If have try to use the setup guide for the IP address

# ip -o a | grep -E '(eth|wlan)[0-9]' | awk '{print $4}' | sed 's|/.*$||'
192.168.xxx.xx
fe80::21e:xxx:fe33:xxxx

It looks, that I have an IPv6 already

no your SBC did not got a public IPv6 address. fe80 is the local device address only. Usually it should looks like this

root@DietPiProd:~# ip -o a | grep -E '(eth|wlan)[0-9]' | awk '{print $4}' | sed 's|/.*$||'
192.168.x.x      # IPv4
2003:xxx         # IPv6 Global Unicast Address (GUA)
fdd4:xxx         # IPv6 Unique Local Address (LUA)
fe80:xxx         # IPv6 Link Local Address
root@DietPiProd:~#

A small German explanation what a fe80 address is https://www.ipv6-handbuch.de/IPv6-Facts/Was-ist-eine-fe80-Adresse-fuer-IPv6

And the Englisch Wiki https://en.wikipedia.org/wiki/Link-local_address

Have a look to AVM guide to configure IPv6 on your FritzBox https://avm.de/service/wissensdatenbank/dok/FRITZ-Box-7590/573_IPv6-in-FRITZ-Box-einrichten/
Section 3 (IPv6-Einstellungen für das Heimnetz anpassen). Probably use this settings, they are maybe different than yours.

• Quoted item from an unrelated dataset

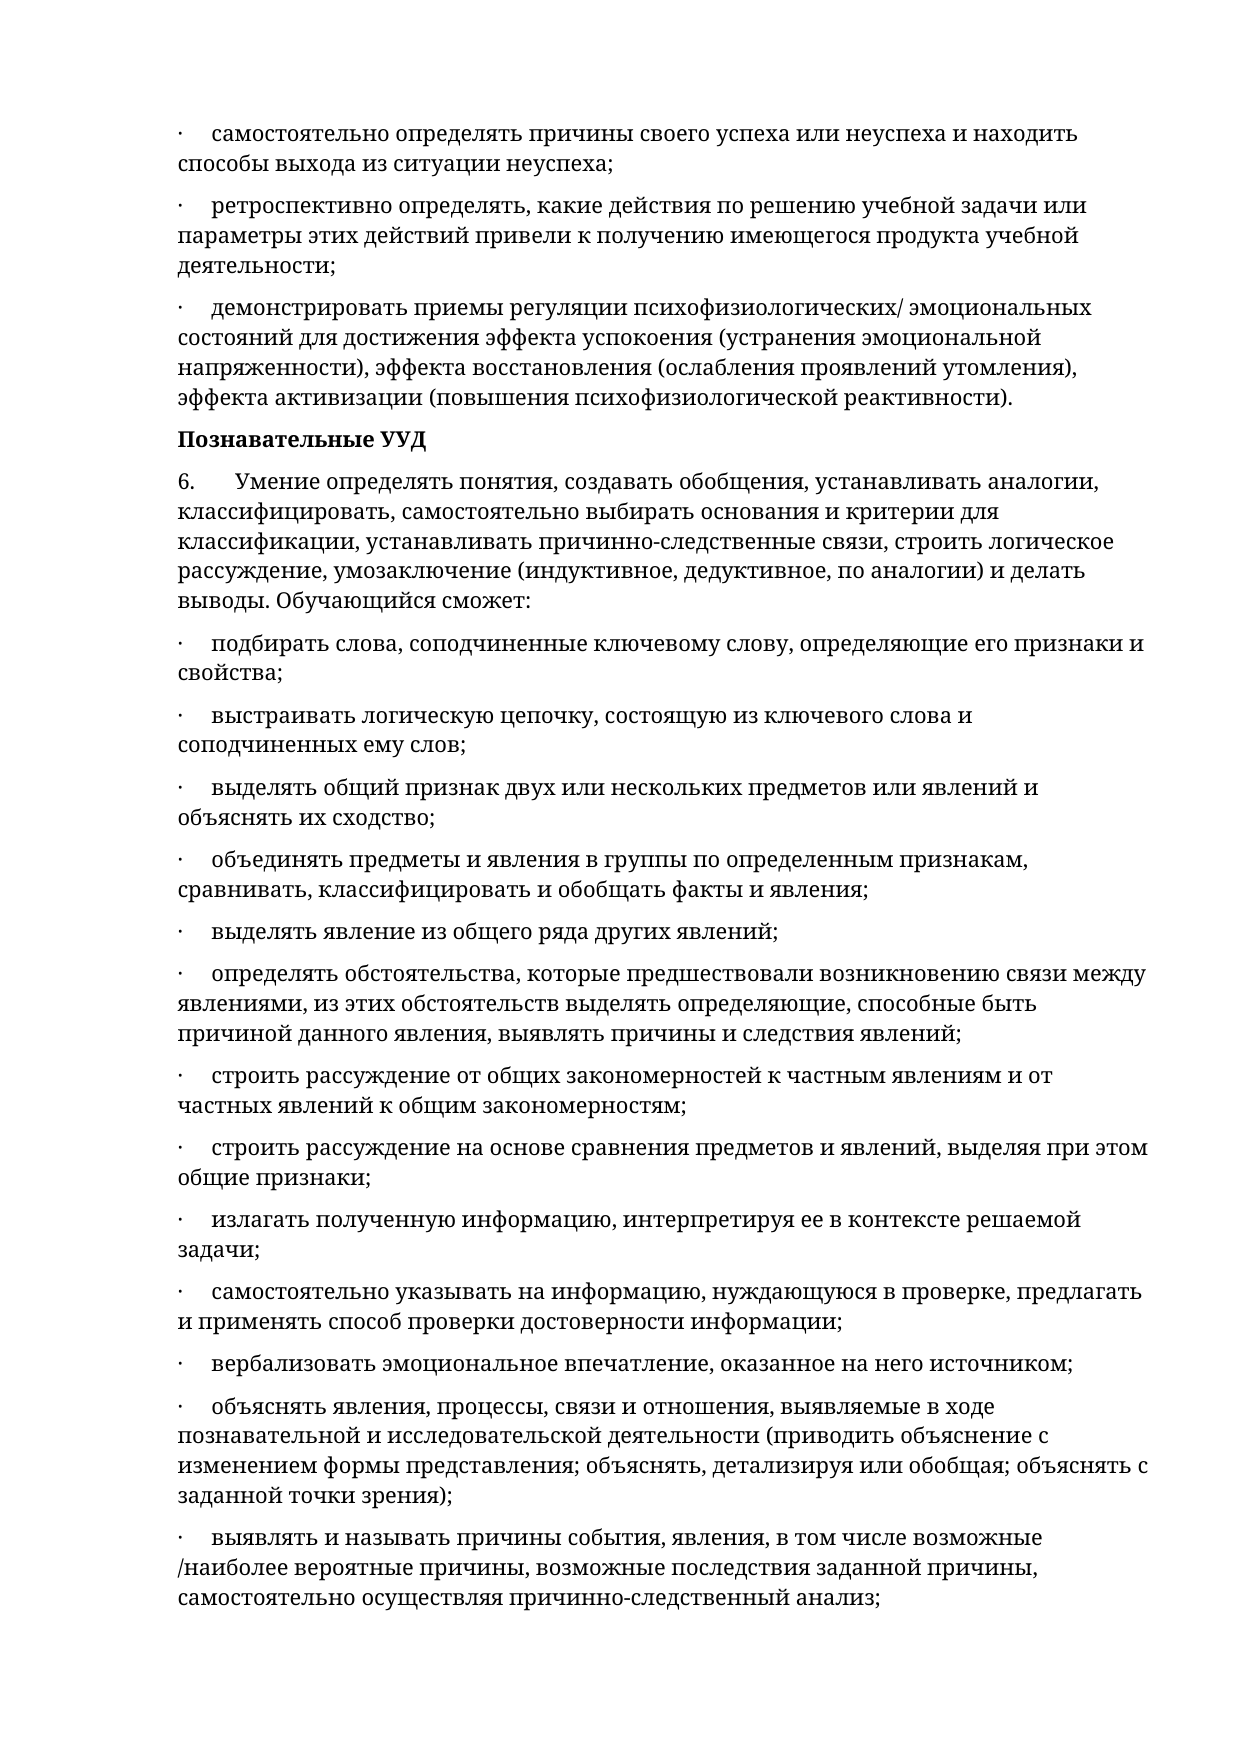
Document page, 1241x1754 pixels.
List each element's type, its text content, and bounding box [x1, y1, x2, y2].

There is no default route and no GUA address assigned indeed. So it seems when DHCPv6 is enabled, the Fritz!Box does not send any router advertisement for SLAAC auto-configuration anymore. Do you need DHCPv6 for a specific reason? Else I suggest to disable it. It is pretty uncommon to use DHCPv6 but leave IPv6 auto-configured via SLAAC. If you require DHCPv6, and there is no way to have the Fritz!Box sending RAs regardless, then you’d need to add a specific IPv6 entry for the interface, e.g.:

echo 'iface eth0 inet6 dhcp' > /etc/network/interfaces.d/eth0-dhcpv6.conf
ifup --force eth0

This should spawn another dhclient process which sends DHCPv6 requests explicitly.